Fasting can help rats exercise, but not humans

FITNESS CLINIC

May 25, 1993|By Dr. Gabe Mirkin | Dr. Gabe Mirkin,Contributing Writer United Feature Syndicate

Several articles have appeared in sports magazines advocating fasting before athletic competitions. But fasting will markedly hinder performance by making you tire earlier.

Fasting before competition became popular as the result of an article that appeared in the Journal of Applied Physiology. It showed that rats that fasted for 24 hours could run farther than they could after they ate. How long you can exercise a muscle depends on how much sugar you can store in a muscle before you start to exercise. Fasting prior to exercising uses up a significant amount of stored muscle sugar and reduces the amount of time that the muscle can be exercised.

Evidently, fasting caused the rats' muscles to burn more fat and useless muscle sugar to make the sugar last longer. But this does not apply to humans. Fasting does not cause our muscles to use more fat; it just uses up the sugar already in the muscle.

My aerobics instructor talks a lot about maximum heart rate. Why is it important? Virtually every student in an exercise class learns that the fastest rate your heart can beat is determined by the formula 220 minus your age. But that formula applies only to out-of-shape older people. According to the formula, if you are 40 years old, the fastest your heart can beat is 220 minus 40, or 180. If you are 20 years old, the fastest your heart can beat is 220 minus 20, or 200 beats a minute. But very fit older athletes can have the same maximum heart rates as younger people.

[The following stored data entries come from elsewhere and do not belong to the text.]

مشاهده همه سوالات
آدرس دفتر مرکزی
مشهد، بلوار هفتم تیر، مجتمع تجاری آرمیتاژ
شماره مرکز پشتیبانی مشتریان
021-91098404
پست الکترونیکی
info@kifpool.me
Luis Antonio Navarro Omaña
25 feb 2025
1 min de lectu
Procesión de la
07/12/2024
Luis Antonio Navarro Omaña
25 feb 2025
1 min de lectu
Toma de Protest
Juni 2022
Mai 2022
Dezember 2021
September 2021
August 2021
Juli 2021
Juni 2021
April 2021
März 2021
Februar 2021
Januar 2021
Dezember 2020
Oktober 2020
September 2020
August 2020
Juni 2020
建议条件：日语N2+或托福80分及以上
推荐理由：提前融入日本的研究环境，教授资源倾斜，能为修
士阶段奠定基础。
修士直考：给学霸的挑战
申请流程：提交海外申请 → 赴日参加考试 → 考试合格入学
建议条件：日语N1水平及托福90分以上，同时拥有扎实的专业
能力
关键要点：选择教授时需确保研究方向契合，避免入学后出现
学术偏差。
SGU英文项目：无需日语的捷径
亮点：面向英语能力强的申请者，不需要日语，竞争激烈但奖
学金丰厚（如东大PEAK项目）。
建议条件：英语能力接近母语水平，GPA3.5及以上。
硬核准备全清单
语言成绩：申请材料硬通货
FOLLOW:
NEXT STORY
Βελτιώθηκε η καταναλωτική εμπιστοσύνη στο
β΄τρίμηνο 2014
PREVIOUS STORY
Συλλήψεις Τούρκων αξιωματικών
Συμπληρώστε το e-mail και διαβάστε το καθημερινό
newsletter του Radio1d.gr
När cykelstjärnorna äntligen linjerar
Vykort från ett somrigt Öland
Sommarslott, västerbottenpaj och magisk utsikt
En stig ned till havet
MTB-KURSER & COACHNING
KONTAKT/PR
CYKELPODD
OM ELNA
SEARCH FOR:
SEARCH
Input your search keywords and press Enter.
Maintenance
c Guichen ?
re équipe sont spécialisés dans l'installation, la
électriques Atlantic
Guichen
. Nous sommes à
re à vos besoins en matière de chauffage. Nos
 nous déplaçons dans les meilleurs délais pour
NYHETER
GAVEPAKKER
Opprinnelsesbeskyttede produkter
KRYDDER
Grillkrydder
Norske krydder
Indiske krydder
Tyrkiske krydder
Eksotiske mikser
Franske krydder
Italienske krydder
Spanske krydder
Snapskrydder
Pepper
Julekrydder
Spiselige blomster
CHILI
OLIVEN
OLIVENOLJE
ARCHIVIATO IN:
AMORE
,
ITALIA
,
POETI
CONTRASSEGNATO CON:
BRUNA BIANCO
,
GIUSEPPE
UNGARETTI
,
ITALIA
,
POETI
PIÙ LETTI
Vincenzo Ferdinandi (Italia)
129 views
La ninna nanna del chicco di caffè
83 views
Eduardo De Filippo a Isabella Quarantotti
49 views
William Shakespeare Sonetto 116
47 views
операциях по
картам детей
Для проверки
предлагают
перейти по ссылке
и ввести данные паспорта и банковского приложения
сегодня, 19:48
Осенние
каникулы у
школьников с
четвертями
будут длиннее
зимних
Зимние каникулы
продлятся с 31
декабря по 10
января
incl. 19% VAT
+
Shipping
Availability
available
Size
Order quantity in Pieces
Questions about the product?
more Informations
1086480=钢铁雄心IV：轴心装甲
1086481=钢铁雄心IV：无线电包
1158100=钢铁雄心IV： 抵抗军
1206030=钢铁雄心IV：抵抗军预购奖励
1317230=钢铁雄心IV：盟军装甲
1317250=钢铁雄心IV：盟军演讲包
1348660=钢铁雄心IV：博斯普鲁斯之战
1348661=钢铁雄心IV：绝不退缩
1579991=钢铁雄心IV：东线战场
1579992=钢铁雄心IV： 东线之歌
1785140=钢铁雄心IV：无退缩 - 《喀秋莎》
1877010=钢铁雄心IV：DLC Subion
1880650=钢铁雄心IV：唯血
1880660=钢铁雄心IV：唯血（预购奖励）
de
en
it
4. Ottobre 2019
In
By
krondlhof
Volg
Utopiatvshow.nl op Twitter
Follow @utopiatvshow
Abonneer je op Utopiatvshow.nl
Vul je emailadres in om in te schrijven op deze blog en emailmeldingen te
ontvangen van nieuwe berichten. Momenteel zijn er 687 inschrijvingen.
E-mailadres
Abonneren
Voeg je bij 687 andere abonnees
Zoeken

The formula depends only on how strong your skeletal muscles are. Your heart rate is driven by how hard you exercise your muscles. When you start to exercise, your muscles alternately contract and relax. With each contraction, the muscles squeeze blood out of the veins near them. When the muscles relax, the veins near them fill up with blood. So exercise causes your muscles to pump far more blood to your heart. The heart responds to the increased return of blood by beating with more force at a faster rate.

Should I be taking aspirin to prevent heart attacks? Americans take more than 6 billion aspirin tablets each year, hoping that it prevents heart attacks. The vast majority will not benefit from the aspirin; some will be harmed.

A recent Harvard study showed that aspirin prevents heart attacks only in men who were older than 50 and those who were at increased risk of having a heart attack.

No studies show that aspirin prevents heart attacks in healthy men. The data show that aspirin helps to prevent heart attacks in men who have had a heart attack and those who already have heart disease.

Aspirin does not stop the formation of plaques; it prevents clots. So aspirin prevents heart attacks only in people who already have significant plaques in their arteries. One baby aspirin every other day gives you maximum protection against clotting. Taking doses higher than that does not benefit you further and can cause side effects, such as upset stomach and stomach bleeding.

Dr. Mirkin is a practicing physician in Silver Spring specializing in sports medicine and nutrition.